Data supplied -

- - - -

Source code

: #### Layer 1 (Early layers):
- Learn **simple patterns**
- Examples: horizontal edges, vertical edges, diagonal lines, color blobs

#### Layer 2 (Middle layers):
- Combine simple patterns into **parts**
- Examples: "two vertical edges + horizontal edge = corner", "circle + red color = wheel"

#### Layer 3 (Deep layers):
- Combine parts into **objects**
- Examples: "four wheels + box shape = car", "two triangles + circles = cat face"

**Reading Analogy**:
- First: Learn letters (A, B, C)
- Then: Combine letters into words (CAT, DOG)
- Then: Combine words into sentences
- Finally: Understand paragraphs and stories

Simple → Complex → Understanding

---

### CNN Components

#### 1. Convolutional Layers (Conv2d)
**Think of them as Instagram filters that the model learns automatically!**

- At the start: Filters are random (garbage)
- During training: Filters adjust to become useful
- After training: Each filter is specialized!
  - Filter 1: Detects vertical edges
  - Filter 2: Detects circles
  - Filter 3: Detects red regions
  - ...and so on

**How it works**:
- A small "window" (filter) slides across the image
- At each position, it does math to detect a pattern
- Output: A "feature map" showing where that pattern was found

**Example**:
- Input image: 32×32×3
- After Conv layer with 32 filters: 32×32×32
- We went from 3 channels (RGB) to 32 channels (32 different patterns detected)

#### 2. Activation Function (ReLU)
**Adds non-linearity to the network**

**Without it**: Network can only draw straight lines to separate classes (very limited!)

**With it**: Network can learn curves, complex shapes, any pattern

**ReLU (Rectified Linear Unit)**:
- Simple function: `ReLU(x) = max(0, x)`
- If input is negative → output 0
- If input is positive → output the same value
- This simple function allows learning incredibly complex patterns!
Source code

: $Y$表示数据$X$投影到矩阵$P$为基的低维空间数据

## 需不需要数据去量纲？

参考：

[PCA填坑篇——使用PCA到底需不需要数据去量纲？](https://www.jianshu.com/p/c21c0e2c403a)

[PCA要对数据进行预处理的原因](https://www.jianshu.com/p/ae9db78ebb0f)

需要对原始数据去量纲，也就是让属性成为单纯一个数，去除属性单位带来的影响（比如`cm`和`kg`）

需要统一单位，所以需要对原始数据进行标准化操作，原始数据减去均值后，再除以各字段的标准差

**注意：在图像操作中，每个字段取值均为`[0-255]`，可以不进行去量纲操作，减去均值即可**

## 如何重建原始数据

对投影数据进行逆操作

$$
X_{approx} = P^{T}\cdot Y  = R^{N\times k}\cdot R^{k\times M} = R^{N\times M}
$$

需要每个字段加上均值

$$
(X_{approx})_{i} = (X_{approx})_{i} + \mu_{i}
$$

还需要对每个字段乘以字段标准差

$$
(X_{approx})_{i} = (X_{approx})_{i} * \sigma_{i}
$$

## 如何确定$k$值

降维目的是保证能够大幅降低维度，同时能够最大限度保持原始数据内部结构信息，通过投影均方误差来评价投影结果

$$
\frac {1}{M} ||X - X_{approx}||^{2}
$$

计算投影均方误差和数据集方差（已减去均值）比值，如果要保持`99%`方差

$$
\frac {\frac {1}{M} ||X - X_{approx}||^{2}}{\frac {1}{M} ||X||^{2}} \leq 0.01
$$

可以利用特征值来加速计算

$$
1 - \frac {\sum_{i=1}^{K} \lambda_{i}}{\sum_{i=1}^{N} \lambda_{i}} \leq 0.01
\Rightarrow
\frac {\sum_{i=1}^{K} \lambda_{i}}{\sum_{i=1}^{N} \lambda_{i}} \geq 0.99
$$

- - - -

Work instruction -
Print again the lines of the entries above that fall between the line holding "- If input is negative → output 0" and the line holding "[PCA填坑篇——使用PCA", inclusive, exactly as they stand.

Answer section -
- If input is negative → output 0
- If input is positive → output the same value
- This simple function allows learning incredibly complex patterns!
Source code

: $Y$表示数据$X$投影到矩阵$P$为基的低维空间数据

## 需不需要数据去量纲？

参考：

[PCA填坑篇——使用PCA到底需不需要数据去量纲？](https://www.jianshu.com/p/c21c0e2c403a)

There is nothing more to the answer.